Materials and methods:
Bibliographic investigation was carried out by analyzing classical text books and peer reviewed papers, consulting worldwide accepted scientific databases from the last six decades. Plants/their parts/extracts/polyherbal formulations, toxicity studies for arthritis have been included in the review article. The profiles presented also include information about the scientific name, family, dose, methodology along with mechanism of action and toxicity profile.

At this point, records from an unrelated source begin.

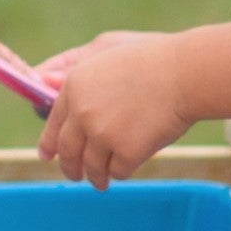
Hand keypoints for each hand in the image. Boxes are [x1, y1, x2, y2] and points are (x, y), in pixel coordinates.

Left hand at [36, 30, 191, 188]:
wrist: (185, 73)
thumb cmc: (151, 56)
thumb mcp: (106, 49)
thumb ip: (74, 66)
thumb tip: (44, 82)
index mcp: (73, 87)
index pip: (53, 124)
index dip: (49, 143)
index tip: (47, 156)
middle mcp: (82, 113)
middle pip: (68, 152)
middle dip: (70, 168)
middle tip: (75, 175)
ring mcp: (103, 134)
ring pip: (92, 168)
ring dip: (96, 177)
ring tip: (102, 181)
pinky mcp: (126, 152)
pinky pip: (118, 171)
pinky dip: (123, 171)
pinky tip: (128, 166)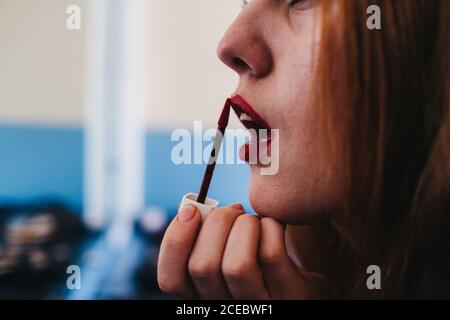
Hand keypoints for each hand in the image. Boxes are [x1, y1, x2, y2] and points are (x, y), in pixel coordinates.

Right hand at [157, 203, 329, 298]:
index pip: (170, 279)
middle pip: (202, 267)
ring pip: (237, 265)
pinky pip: (272, 255)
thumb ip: (208, 240)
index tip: (190, 210)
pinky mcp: (292, 296)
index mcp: (205, 298)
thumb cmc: (260, 264)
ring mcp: (260, 307)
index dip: (175, 240)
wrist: (305, 289)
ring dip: (244, 226)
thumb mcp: (227, 256)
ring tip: (253, 220)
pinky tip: (275, 224)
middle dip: (215, 223)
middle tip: (233, 210)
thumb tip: (198, 208)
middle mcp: (226, 309)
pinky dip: (270, 227)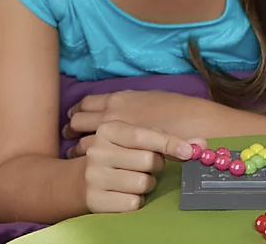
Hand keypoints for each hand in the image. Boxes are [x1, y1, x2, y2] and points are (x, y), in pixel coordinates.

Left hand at [63, 91, 209, 154]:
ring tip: (80, 154)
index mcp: (119, 99)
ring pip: (81, 144)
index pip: (86, 103)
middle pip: (77, 122)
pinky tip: (93, 167)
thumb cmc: (177, 110)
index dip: (78, 110)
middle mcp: (110, 116)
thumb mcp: (152, 99)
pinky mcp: (118, 158)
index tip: (75, 116)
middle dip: (72, 129)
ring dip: (77, 149)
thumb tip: (124, 105)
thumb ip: (134, 102)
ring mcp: (113, 138)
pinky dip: (88, 164)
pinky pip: (93, 161)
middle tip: (70, 135)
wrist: (194, 126)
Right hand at [83, 119, 205, 212]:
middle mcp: (98, 150)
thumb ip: (168, 139)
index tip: (189, 152)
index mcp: (108, 129)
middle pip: (148, 160)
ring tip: (135, 177)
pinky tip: (126, 192)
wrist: (83, 178)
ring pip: (143, 183)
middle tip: (148, 164)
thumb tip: (201, 144)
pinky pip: (133, 202)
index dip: (169, 143)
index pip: (144, 136)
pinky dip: (137, 200)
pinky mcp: (95, 200)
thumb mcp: (137, 139)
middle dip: (156, 165)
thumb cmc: (120, 153)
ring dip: (147, 183)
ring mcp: (94, 176)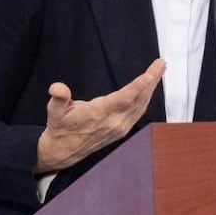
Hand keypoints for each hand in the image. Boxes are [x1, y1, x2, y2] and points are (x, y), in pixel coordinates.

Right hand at [36, 58, 165, 172]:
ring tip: (159, 70)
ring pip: (141, 105)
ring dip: (151, 87)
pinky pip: (139, 112)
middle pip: (138, 99)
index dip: (138, 87)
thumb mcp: (54, 110)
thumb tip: (56, 88)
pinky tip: (150, 88)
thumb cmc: (60, 126)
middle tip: (161, 64)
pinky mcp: (122, 130)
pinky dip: (146, 98)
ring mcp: (120, 127)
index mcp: (98, 114)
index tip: (150, 75)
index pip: (123, 99)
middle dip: (151, 80)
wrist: (63, 150)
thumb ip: (58, 97)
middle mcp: (113, 122)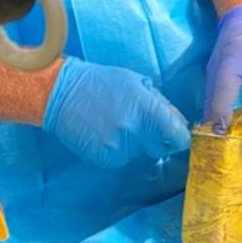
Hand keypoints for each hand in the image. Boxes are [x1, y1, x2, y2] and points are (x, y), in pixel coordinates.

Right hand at [42, 58, 190, 167]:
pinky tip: (102, 134)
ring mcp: (119, 147)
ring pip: (137, 153)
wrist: (63, 93)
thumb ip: (160, 103)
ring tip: (112, 124)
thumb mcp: (137, 82)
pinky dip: (114, 151)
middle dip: (152, 138)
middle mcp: (136, 131)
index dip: (178, 138)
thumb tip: (178, 122)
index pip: (178, 137)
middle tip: (134, 122)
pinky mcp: (103, 158)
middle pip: (159, 148)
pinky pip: (118, 160)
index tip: (174, 137)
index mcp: (149, 110)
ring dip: (130, 143)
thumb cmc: (103, 82)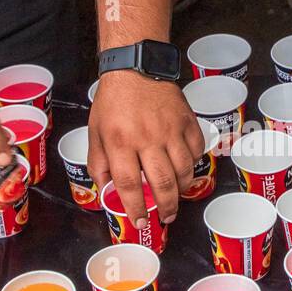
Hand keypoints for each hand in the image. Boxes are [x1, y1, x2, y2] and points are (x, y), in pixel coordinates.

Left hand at [88, 70, 201, 227]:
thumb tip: (107, 188)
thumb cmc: (113, 101)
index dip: (135, 208)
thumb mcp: (95, 132)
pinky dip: (193, 164)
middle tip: (166, 218)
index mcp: (120, 142)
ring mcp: (170, 130)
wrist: (135, 68)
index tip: (140, 222)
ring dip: (181, 190)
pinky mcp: (187, 121)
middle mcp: (147, 138)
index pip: (129, 184)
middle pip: (162, 183)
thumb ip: (98, 162)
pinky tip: (184, 168)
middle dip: (166, 207)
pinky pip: (196, 151)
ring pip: (183, 170)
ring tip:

Research status of 20 potential plant species has been discussed. Further, geographical distribution of research, plants distribution according to families has been given in graphical form.
485 plant species belonging to 100 families, traditionally used in arthritis are used. Among 100 plant families, malvaceae constitute 16, leguminasae 7, fabaceae 13, euphorbiaceae 7, compositae 20, araceae 7, solanaceae 12, liliaceae 9, apocynaceae, lauraceae, and rubiaceae 10, and remaining in lesser proportion. It was observed in our study that majority of researches are carried mainly in developing countries like India, China, Korea and Nigeria.
This review clearly indicates that list of medicinal plants presented in this review might be useful to researchers as well as practioners. This review can be useful for preliminary screening of potential anti-arthritis plants. Further toxicity profile given in the review can be useful for the researchers for finding the safe dose.